My general concern in the durable_buffer changes specifically (not the general mechanism) is that we'd be doing something relatively complex with the 'many wakeup slots + OverflowRetry' approach at a time when we can least afford to do so (i.e. under heavy NACK pressure from a network outage).

Instead of one wakeup slot per bundle, could we simplify by only maintaining a single WakeupSlot that tracks the earliest pending retry deadline. When a NACK arrives (or the wakeup fires and we need to reschedule), we compute the backoff time and call set_wakeup(slot, min(current_scheduled, new_retry_at)). When the wakeup fires, scan Quiver for all bundles whose backoff has elapsed and resend them. We still get exact timing for the next retry without per-bundle slot management. The state the durable_buffer_processor maintains reduces to one Instant and one wakeup slot. The OverflowRetry mechanism goes away in the durable buffer (no longer needed) and we don't need to coordinate between multiple scheduling methods.

[lquerel]

That sounds reasonable, I'll take a look at what I can do.

[lquerel]

Please take a look at the updated code.

[lquerel]

@AaronRM and @JakeDern , could you each review the integration I made of the new wakeup API, respectively in the durable buffer processor and the batch processor, replacing the delayed data control message that was used before?

[lquerel]

@AaronRM At the durable buffer retry state level, there is still a potential issue with unbounded heap memory usage. With the new wakeup API, I think the situation is better than before, but the heap footprint can still grow with the number of deferred bundles.

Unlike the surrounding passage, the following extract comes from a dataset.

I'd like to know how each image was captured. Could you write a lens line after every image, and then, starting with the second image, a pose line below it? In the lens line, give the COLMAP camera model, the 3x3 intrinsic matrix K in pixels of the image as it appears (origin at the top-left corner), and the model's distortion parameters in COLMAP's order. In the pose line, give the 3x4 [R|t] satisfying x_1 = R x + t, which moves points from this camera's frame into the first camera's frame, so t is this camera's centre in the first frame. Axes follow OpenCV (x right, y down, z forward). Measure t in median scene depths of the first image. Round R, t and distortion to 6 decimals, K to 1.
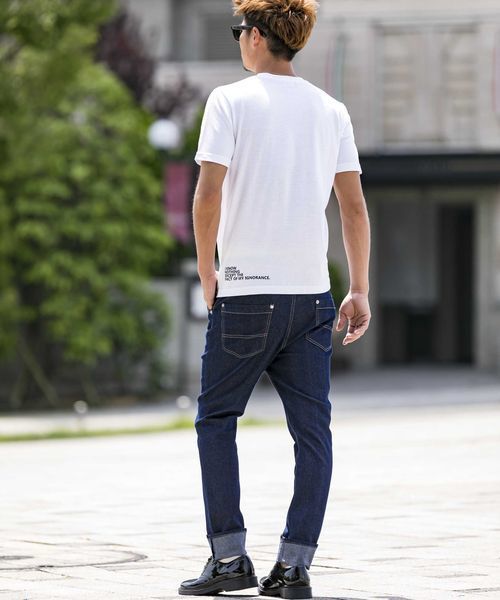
lens RADIAL K [[4428.4, 0, 250.0], [0, 4428.4, 300.0], [0, 0, 1]] dist [-0.017635, 29.874673]
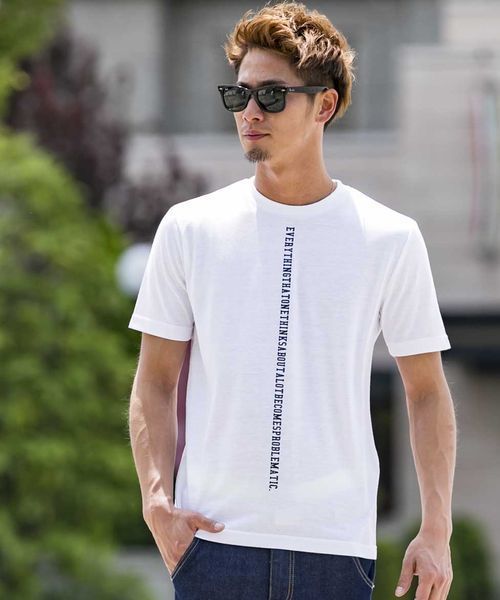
lens RADIAL K [[4428.4, 0, 250.0], [0, 4428.4, 300.0], [0, 0, 1]] dist [-0.017635, 29.874673]
pose [[0.997484, 0.008416, 0.070393, -0.043782], [-0.005685, 0.999226, -0.038912, -0.013606], [-0.070666, 0.038414, 0.996760, 0.479811]]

During a prolonged transient outage with small bundles, the durable backlog can become large in terms of in-memory retry metadata. I did not try to fix this because it goes well beyond the integration of the wakeup API, but I think a long-term solution would be to move the retry_at metadata directly into durable storage so that retry bookkeeping remains bounded in memory.

That said, I don't have your full design in mind, and this may not be the best approach. In any case, I'll leave it to you to take a look.

[JakeDern]

Batch processor changes look reasonable to me. I assume we'll remove the DelayedData handling code before merge since it's obsolete now

[JakeDern]

Very nice!

[JakeDern]

I'm glad this is part of the engine! I was wondering if I'd have to do a similar thing at the processor level

[AaronRM]

@AaronRM At the durable buffer retry state level, there is still a potential issue with unbounded heap memory usage. With the new wakeup API, I think the situation is better than before, but the heap footprint can still grow with the number of deferred bundles.

Thanks @lquerel. The changes with the single slot redesign now look good to me from the durable_buffer perspective. 👍

To your concern re: unbounded heap growth, I filed #2552 to track that separately. I agree that it's not something your PR should address, although as you note, your changes already improve the situation slightly.